一盏。
两盏。
三盏。
火光自四壁次第亮起,转瞬便将楼阁照得通明,月色顿时被烛火之光压出门外。
那一瞬间,石瑶只觉眼前一暗,又是一明。
再抬眸时,袁天罡脸上铁面依旧森冷。
烛火映在那张铁面之上,明明有光,却仍旧照不出半点温度。
暗哑的声音随之响起:“这些日子,你辛苦了!”
石瑶微微抬眸,她跟随袁天罡多年,知道这句话并非客套。
朱友贞这条线走到今日,确实耗费了太多心思。
从玄冥教孟婆,到朱友贞身旁的侍女石瑶,再到梁国军中那一根不断拨弄君心的暗线,她在朱友贞身上花了太多时间。
可最后收走朱友贞性命的人,却不是她。
“只是······朱友贞并非我所杀,而是死于那韩澈之手。

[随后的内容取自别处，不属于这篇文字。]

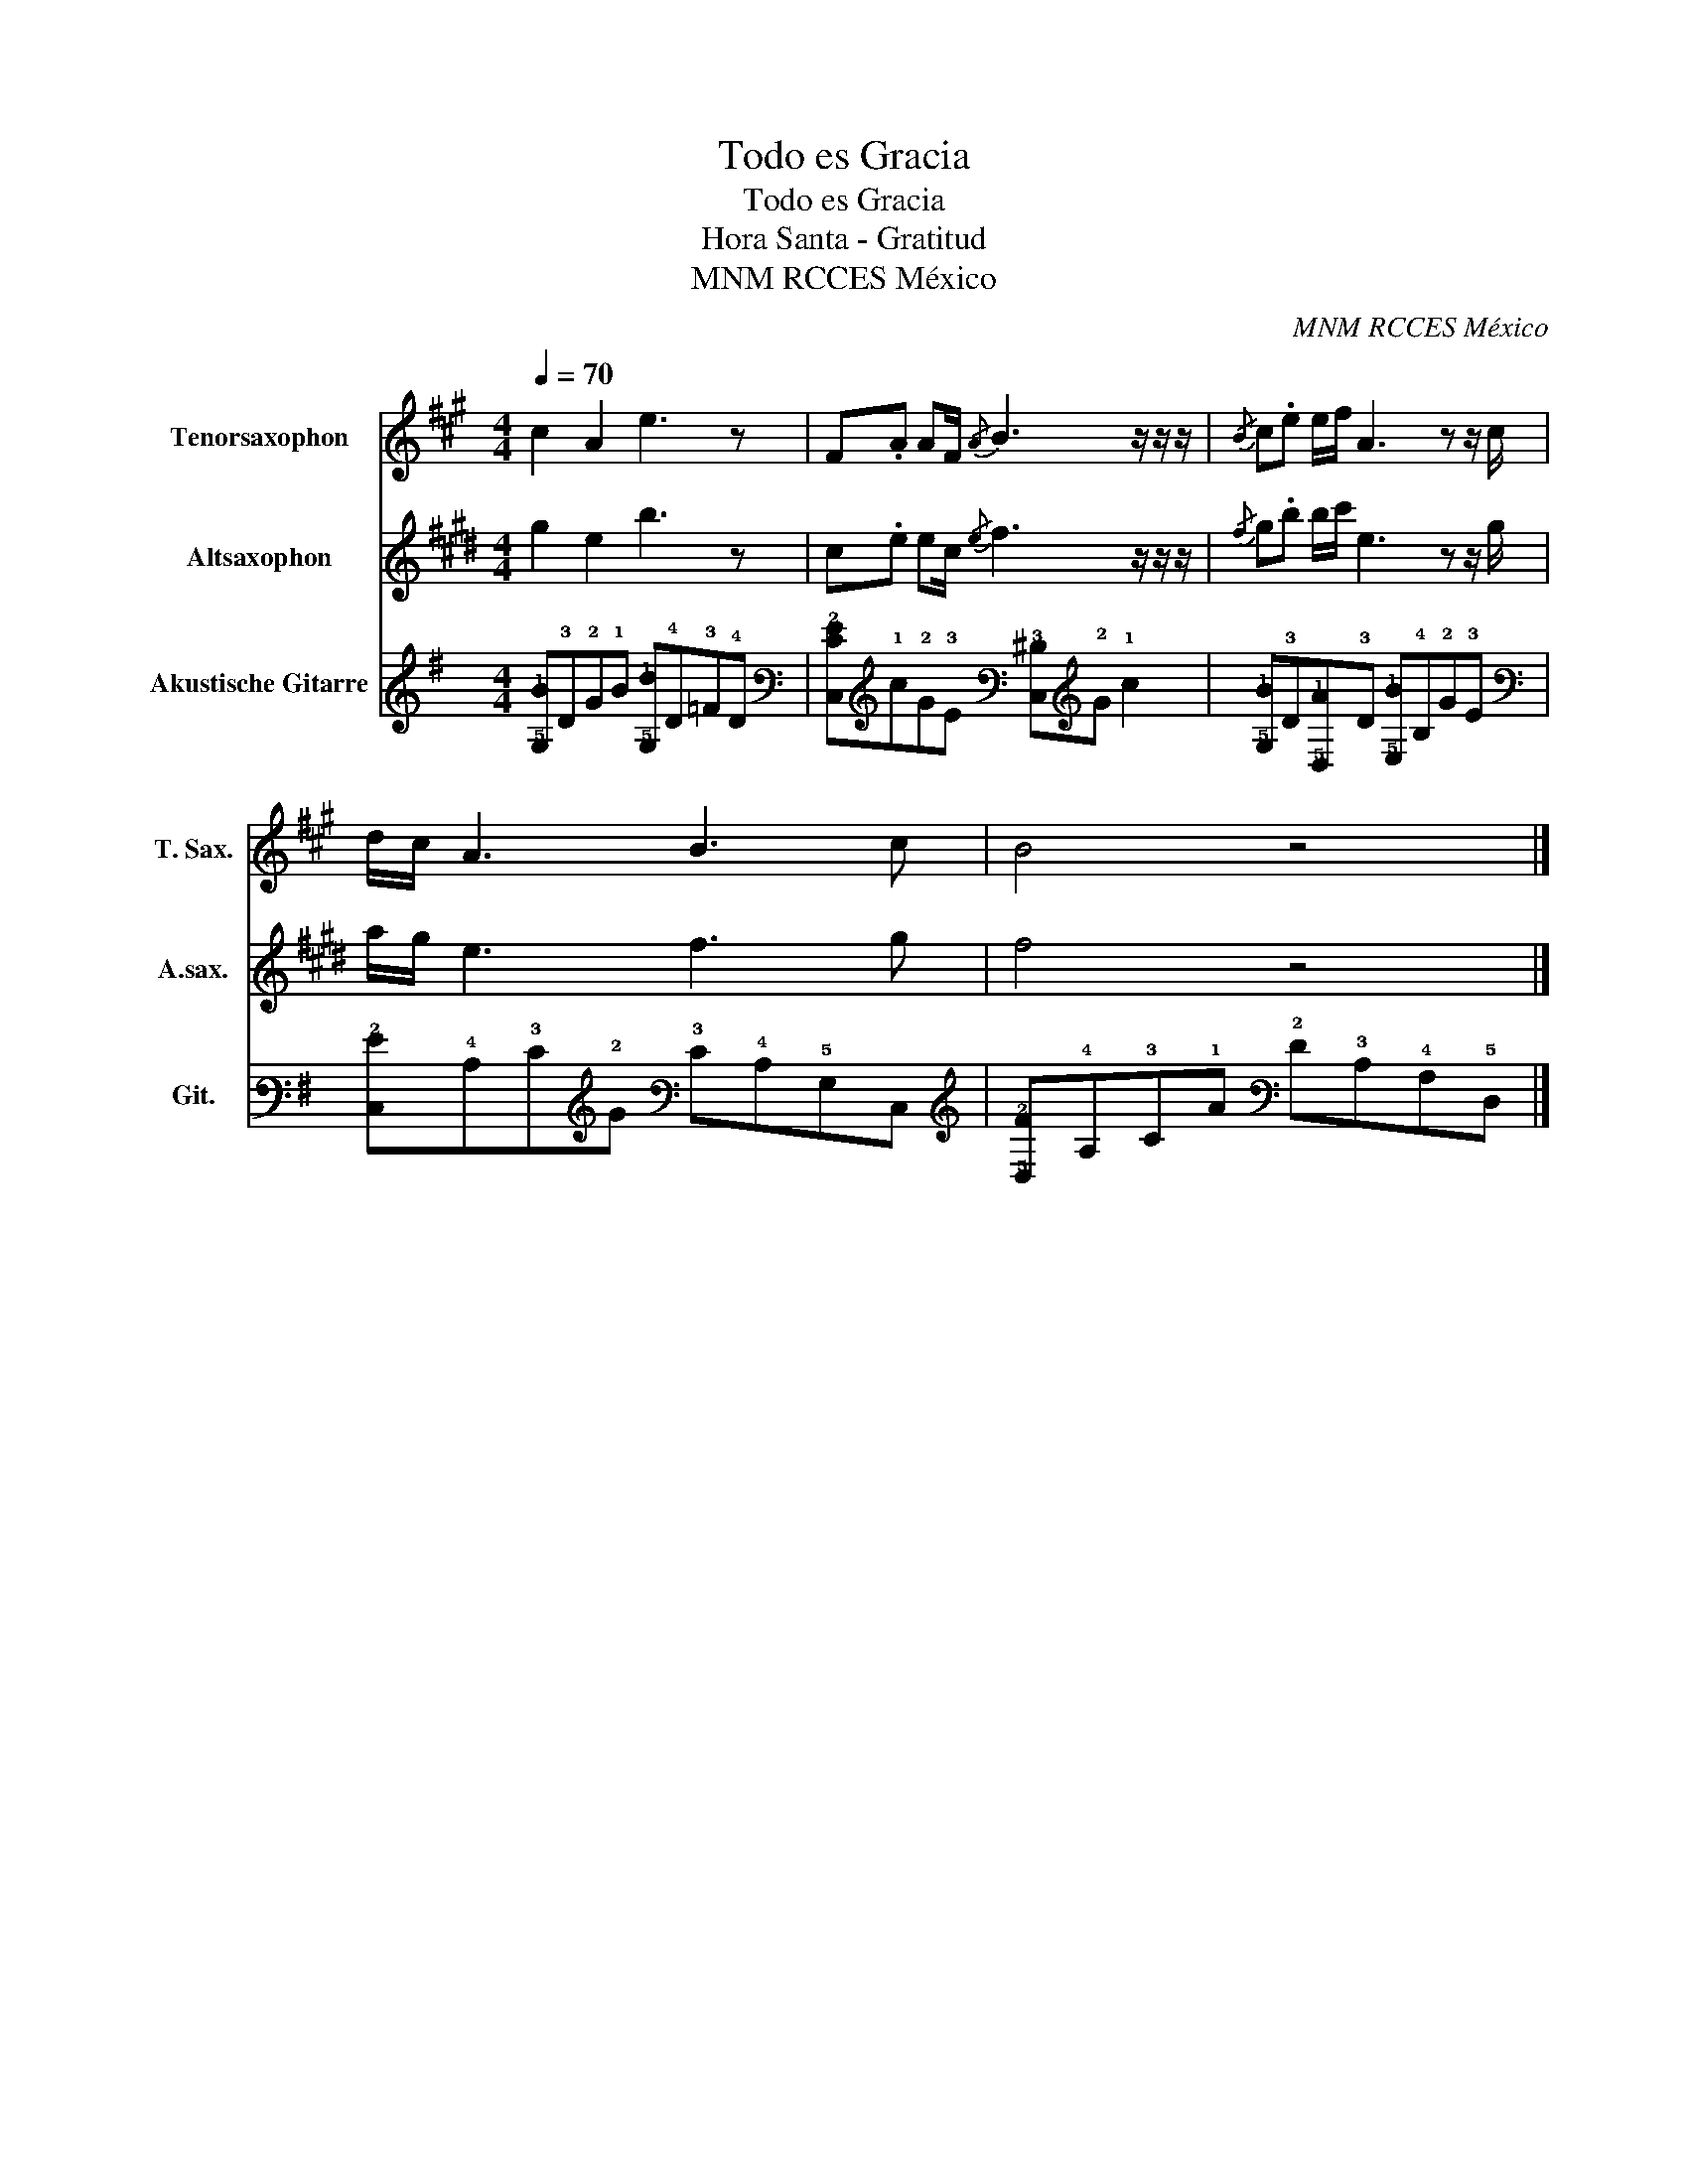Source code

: X:1
T:Todo es Gracia
T:Todo es Gracia
T:Hora Santa - Gratitud
T:MNM RCCES México
C:MNM RCCES México
%%score 1 2 3
L:1/8
Q:1/4=70
M:4/4
K:G
V:1 treble transpose=-14 nm="Tenorsaxophon" snm="T. Sax."
V:2 treble transpose=-9 nm="Altsaxophon" snm="A.sax."
V:3 tab stafflines=6 strings=E2,A2,D3,G3,B3,E4 nm="Akustische Gitarre" snm="Git."
V:1
[K:A] c2 A2 e3 z | F.A AF/{/A} B3 z/ z/ z/ |{/B} c.e e/f/ A3 z z/ c/ | d/c/ A3 B3 c | B4 z4 |] %5
V:2
[K:E] g2 e2 b3 z | c.e ec/{/e} f3 z/ z/ z/ |{/f} g.b b/c'/ e3 z z/ g/ | a/g/ e3 f3 g | f4 z4 |] %5
V:3
 [!5!G,!1!B]!3!D!2!G!1!B [!5!G,!1!d]!4!D!3!=F!4!D | %1
 [!6!C,!3!E!2!G]!1!c!2!G!3!E [!6!C,!3!^D]!2!G !1!c2 | %2
 [!5!G,!1!B]!3!D[!5!D,!1!A]!3!D [!5!E,!1!B]!4!B,!2!G!3!E | %3
 [!6!C,!2!G]!4!C!3!E!2!G !3!E!4!C!5!G,!6!C, | [!5!D,!2!F]!4!A,!3!C!1!A !2!F!3!C!4!A,!5!D, |] %5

”
袁天罡缓缓起身,那高大的身影自案后立起时,整个楼阁里的火光都仿佛低了一低。
“无碍,朱梁已灭,也是该他粉墨登场了。”
石瑶目光随着袁天罡而动。
她迟疑片刻,终究还是开口。
“此人武功已至石瑶所不能理解之地步,且此人之手段与谋算非同寻常,借天下大势掀风起浪,已成气候,今后祸患恐更胜朱梁。”
这话说得很重,却不是危言耸听。
在石瑶眼中,如今的韩澈已不是当初洛阳城中那个身患心疾、需要借身份与投诚保命的神荼。
也不是那个疗愈心疾,随朱友珪杀入洛阳皇宫的刽子手。
那时的韩澈危险,可那种危险,还在玄冥教内,还在一人一事之间。
如今的韩澈,却已把手伸向了天下。
他借李存勖攻梁。
借岐国牵制梁军。
借朱友贞疯狂逼梁军崩溃。
借钟小葵与王彦章收降卒之心。
借大梁灭亡开自己入蜀之局。
这已经不是普通的江湖枭雄,更不是单纯的玄冥教教主。
石瑶甚至觉得,若给韩澈足够时间,此人恐怕真能用那些阴诡狠辣的手段,一点点把天下各方势力全都拖入他的棋盘里。
这并非朱梁可比。
朱梁再凶,也只是占了天下一隅,靠朱温旧威与梁国军力撑着。
韩澈却不一样,他手里原本没有那么多东西,可他总能从别人手里夺。
夺人。
夺势。
夺名。
夺心。
更可怕的是,他知道什么时候该杀,什么时候该跪,什么时候该笑,什么时候该退。
这种人,若无天命在身,便是乱世最大的灾祸。
袁天罡却似并不意外,不疾不徐地自一旁书架上取出一个卷轴来,回到案前坐下。
“要的就是他这份掀风起浪能力,来为将来新的大唐打下坚实的根基,如此方才不负他韩偓之子的身份。”